- Kanor tehsil Location of Kanor tehsil Kanor tehsil Kanor tehsil (India)
- Coordinates: 24°26′11″N 74°15′47″E﻿ / ﻿24.436448°N 74.263154°E
- Tehsil seat: Kanor

Area
- • Total: 259 km^{2} (100 sq mi)
- Time zone: Indian Standard Time

= Kanor tehsil =

Tehsil in Udaipur, Rajasthan, India

Kanor (also spelt Kanore) is a tehsil of Udaipur district in Rajasthan, India. As of April 2019, it is the 15th tehsil of Udaipur district and the youngest one, having been formed in 2018.

== History ==
Before the formation of the Republic of India, the territory of present-day Kanor tehsil was part of the former Udaipur State. With the formation of the United State of Rajasthan (precursor to the state of Rajasthan) in 1948, the new district of Udaipur was constituted which included the territory of present-day Kanor tehsil.

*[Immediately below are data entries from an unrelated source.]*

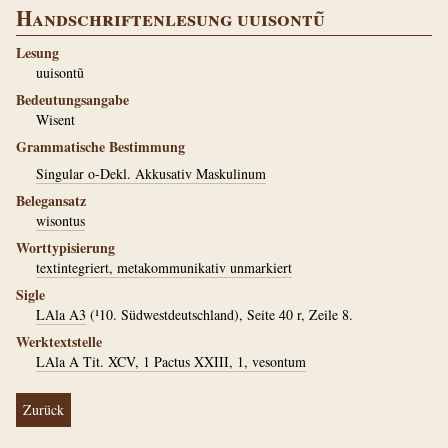
Handschriftenlesung uuisontũ
Lesung
uuisontũ
Bedeutungsangabe
Wisent
Grammatische Bestimmung
Singular o-Dekl. Akkusativ Maskulinum
Belegansatz
wisontus
Worttypisierung
textintegriert, metakommunikativ unmarkiert
Sigle
LAla A3
(¹10. Südwestdeutschland), Seite 40 r, Zeile 8.
Werktextstelle
LAla A Tit. XCV, 1 Pactus XXIII, 1, vesontum
Zurück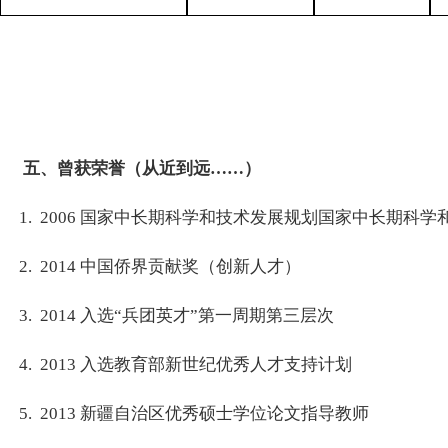
五、曾获荣誉（从近到远
……
）
1. 2006
国家中长期科学和技术发展规划国家中长期科学和
2. 2014
中国侨界贡献奖（创新人才）
3. 2014
入选
“
兵团英才
”
第一周期第三层次
4. 2013
入选教育部新世纪优秀人才支持计划
5. 2013
新疆自治区优秀硕士学位论文指导教师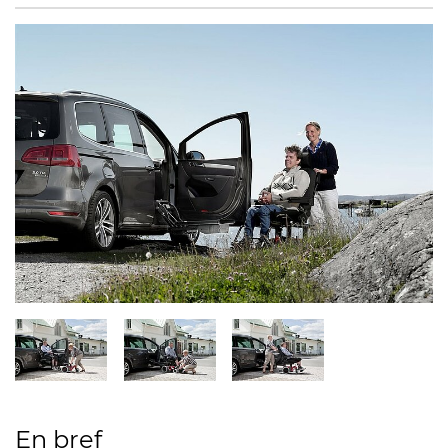
En bref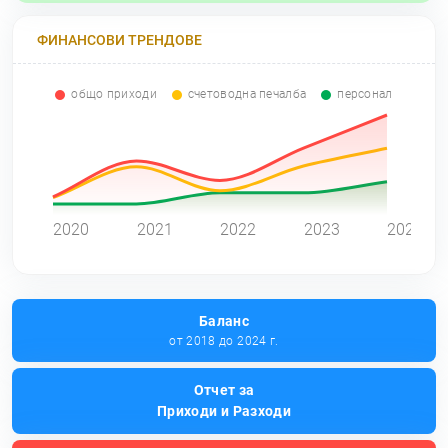
ФИНАНСОВИ ТРЕНДОВЕ
общо приходи
счетоводна печалба
персонал
0
2020
2021
2022
2023
2024
Баланс
от 2018 до 2024 г.
Отчет за
Приходи и Разходи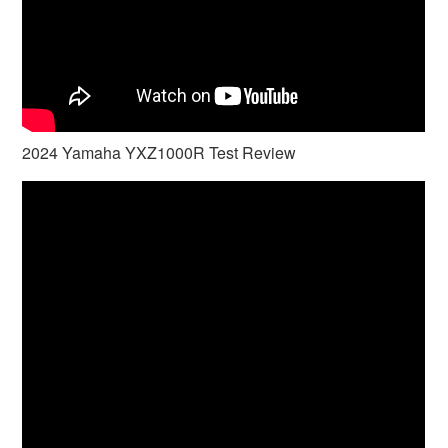
2024 Yamaha YXZ1000R Test Review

The area of Kanor tehsil for formerly part of Bhindar tehsil (2017–2018) and Vallabhnagar tehsil (1948–2017). It came into being as a tehsil in 2018.

==Geography==
The area of Kanor tehsil is 259 square kilometres. The annual average rainfall in the tehsil is 608 mm, with an average of 30 rainy days per year.